Monday, November 9, 2009

World's smallest mother to risk giving birth for third time


The world’s smallest mother is about to give birth for the third time - despite warnings she is risking her life.

Stacey Herald, who is just 2ft 4in tall, was told that becoming pregnant could kill her, but bravely defied doctors to have two babies half her height.

The 35-year-old from Dry Ridge, Kentucky in the U.S. suffers from Osteogenesis Imperfecta, which causes brittle bones and underdeveloped lungs, and means she failed to grow.

Now Mrs Herald, who uses a wheelchair, and her husband Will, who is 5ft 9in, are eagerly awaiting the birth of their third baby, due in the next four weeks.

Currently as wide as she is tall, she cannot hold her daughter because her belly gets in the way, and has to rely on her husband to do most things around the house.

She admits being pregnant is ‘uncomfortable’ and leaves her bedridden for weeks on end.

By the time the new addition, a boy, is one he will already tower over his mother.

But despite all the obstacles, the mother and father, a trainee priest, say they want even more children.

The couple met in 2000 while working for a supermarket in their home town and were desperate for a family after marrying in 2004.

But doctors warned Mrs Herald a baby would grow so large inside her tiny body it would eventually crush her organs, strangling her from the inside out.

Mrs Herald said: ‘It broke my heart that I couldn’t have kids.

‘All my life my parents had told me that I could do anything.

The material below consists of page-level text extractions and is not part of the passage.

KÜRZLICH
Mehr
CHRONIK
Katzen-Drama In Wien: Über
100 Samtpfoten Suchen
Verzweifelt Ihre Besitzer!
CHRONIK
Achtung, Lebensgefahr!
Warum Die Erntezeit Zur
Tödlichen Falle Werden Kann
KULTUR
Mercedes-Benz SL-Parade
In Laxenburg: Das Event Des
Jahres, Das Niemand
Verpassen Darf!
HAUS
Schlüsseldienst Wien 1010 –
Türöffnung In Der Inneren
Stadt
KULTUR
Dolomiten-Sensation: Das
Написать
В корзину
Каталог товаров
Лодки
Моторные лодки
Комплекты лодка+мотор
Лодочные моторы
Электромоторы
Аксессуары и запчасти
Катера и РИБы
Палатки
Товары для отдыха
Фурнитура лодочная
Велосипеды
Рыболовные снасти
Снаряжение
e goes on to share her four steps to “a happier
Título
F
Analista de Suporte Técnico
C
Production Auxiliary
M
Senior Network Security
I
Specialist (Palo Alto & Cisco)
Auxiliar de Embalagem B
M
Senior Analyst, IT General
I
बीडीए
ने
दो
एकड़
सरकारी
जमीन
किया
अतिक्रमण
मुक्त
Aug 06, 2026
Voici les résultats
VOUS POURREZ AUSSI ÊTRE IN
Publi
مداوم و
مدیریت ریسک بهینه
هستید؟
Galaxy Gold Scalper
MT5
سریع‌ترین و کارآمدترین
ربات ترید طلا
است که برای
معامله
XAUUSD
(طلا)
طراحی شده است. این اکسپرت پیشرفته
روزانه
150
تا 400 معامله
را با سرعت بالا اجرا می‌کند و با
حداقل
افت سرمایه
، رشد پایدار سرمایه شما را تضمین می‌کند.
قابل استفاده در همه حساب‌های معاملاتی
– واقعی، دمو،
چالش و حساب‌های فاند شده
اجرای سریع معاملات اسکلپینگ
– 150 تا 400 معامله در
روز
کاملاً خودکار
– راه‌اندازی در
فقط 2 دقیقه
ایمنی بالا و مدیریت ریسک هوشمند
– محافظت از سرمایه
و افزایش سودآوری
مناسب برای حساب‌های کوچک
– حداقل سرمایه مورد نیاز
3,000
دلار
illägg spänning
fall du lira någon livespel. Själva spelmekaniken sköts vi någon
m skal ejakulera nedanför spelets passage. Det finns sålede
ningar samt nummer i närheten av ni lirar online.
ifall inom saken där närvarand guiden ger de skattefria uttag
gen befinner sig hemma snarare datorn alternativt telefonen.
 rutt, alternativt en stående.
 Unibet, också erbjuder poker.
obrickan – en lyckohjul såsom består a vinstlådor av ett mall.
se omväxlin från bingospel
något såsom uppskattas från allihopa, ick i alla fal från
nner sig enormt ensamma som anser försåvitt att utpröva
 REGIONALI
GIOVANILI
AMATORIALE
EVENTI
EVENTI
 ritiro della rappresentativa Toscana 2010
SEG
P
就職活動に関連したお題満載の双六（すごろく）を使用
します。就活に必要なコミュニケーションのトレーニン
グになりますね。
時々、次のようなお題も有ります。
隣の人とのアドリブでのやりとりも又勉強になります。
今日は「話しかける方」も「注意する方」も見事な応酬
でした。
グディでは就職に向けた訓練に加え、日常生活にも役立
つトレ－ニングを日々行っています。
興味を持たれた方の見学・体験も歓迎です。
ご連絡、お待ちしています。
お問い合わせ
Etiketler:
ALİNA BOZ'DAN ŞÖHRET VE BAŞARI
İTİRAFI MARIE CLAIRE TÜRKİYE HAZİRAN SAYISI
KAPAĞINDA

Then there were these doctors telling me that we couldn’t be a complete family. It really hurt.’
Eight months later, the couple were thrilled when they discovered they were expecting and decided to go ahead even though family and doctors begged them to reconsider.

Mrs Herald, who had decided not to take contraception, said: ‘They all told me that I would die. They begged me not to have a baby.

'Even my mother said,” You know you won’t survive right?” ‘I told her: “It’s a miracle that I am here, that I have life, why couldn’t this be a miracle too?”’
After 28 weeks, doctors performed a cesarean section and daughter Kateri was born, weighing just 2lbs and 1oz in 2006.

She grew well but there was heartbreak for the family when they discovered Kateri had inherited Mrs Herald’s condition and would also never grow to a normal height.

But the young family resumed life as normal, before Mrs Herald fell pregnant a year later.

She said: ‘It was kind of like the last time, everyone screamed: “What are you doing?” at us.

‘The doctors told me I was pushing my luck. But we just prayed that God would bring us through it.’ However this pregnancy took its toll on the little mother.

She said: ‘It was hard, I got so much bigger faster. At my worst point I remember bursting into tears, because I looked like a beach ball with a head and little feet.

‘I spent weeks unable to do anything for myself because my stomach was so big. At one point I dislocated my arm when I was moving from my chair into bed, because I just wasn’t used to the weight on my arms.

‘I’ve always been able to do everything but this time I just couldn’t and I found that really upsetting to have Will help me wash and go to the toilet.

‘Also he was trying to look after a 16-month old, so it was tough on both of us.’

Doctors tried to let the second baby stay in her body for as long as possible, letting her pregnancy go to 34 weeks before wheeling her into theatre.

Daughter Makaya who, at 18 inches was more than half her mother’s body length when she was born, weighed 4lbs and 7oz.

Now both girls are bigger than their mother who is 30 weeks pregnant with her first boy.

She said: ‘It’s getting tougher and tougher to move.

‘At the moment because I’m getting really big again I can’t hold my youngest daughter because my belly gets in the way and I can’t get my arms around her.’



Mrs Herald added: ‘All my babies are miracles, but we haven’t thought about if we’re going to have some more, as they”re a real handful right now.

‘We didn’t plan to have more than two kids, we just think that they’re a great gift to the world, and when I look at them I see Will and I feel so full of love, it’s tough not to want more.’